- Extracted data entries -
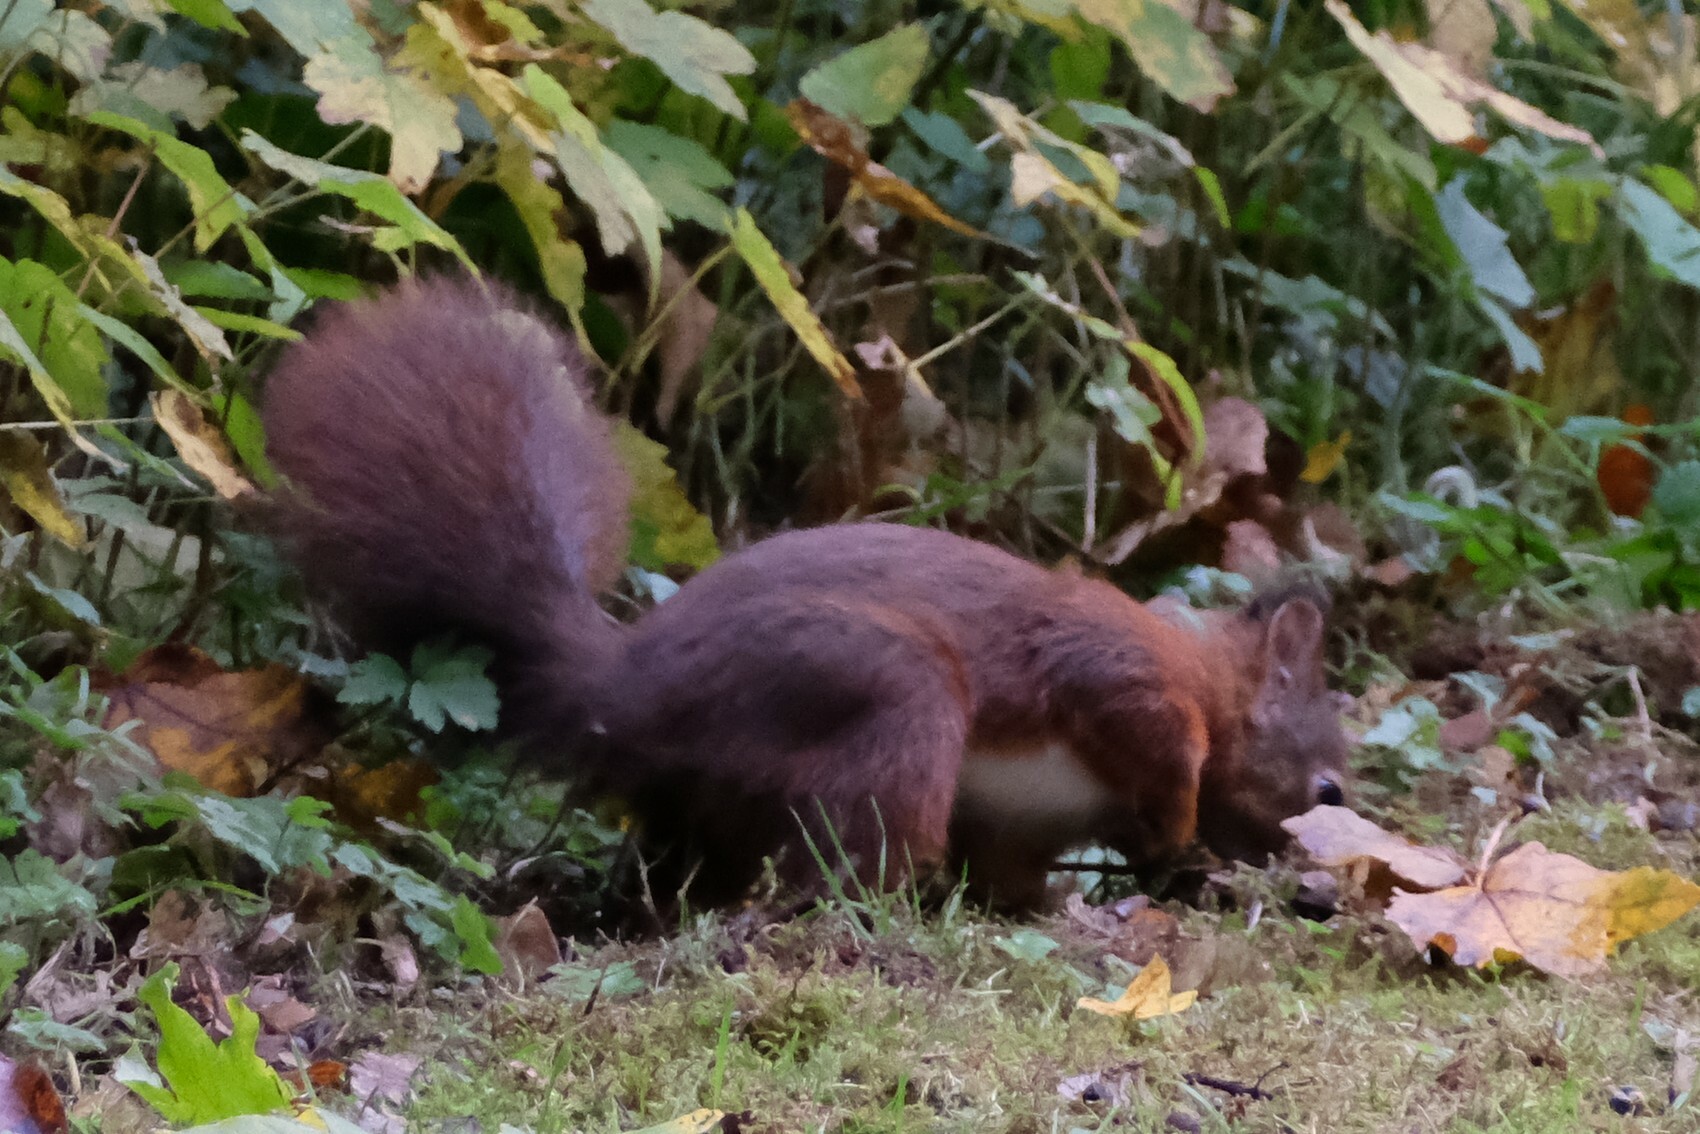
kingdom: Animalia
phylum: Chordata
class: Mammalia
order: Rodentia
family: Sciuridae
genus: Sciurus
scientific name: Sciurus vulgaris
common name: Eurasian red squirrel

- Exercise -
Can you pull out every labeled line from the records above, word for word, and leave the pictures out of your answer?

- Response to this task -
kingdom: Animalia
phylum: Chordata
class: Mammalia
order: Rodentia
family: Sciuridae
genus: Sciurus
scientific name: Sciurus vulgaris
common name: Eurasian red squirrel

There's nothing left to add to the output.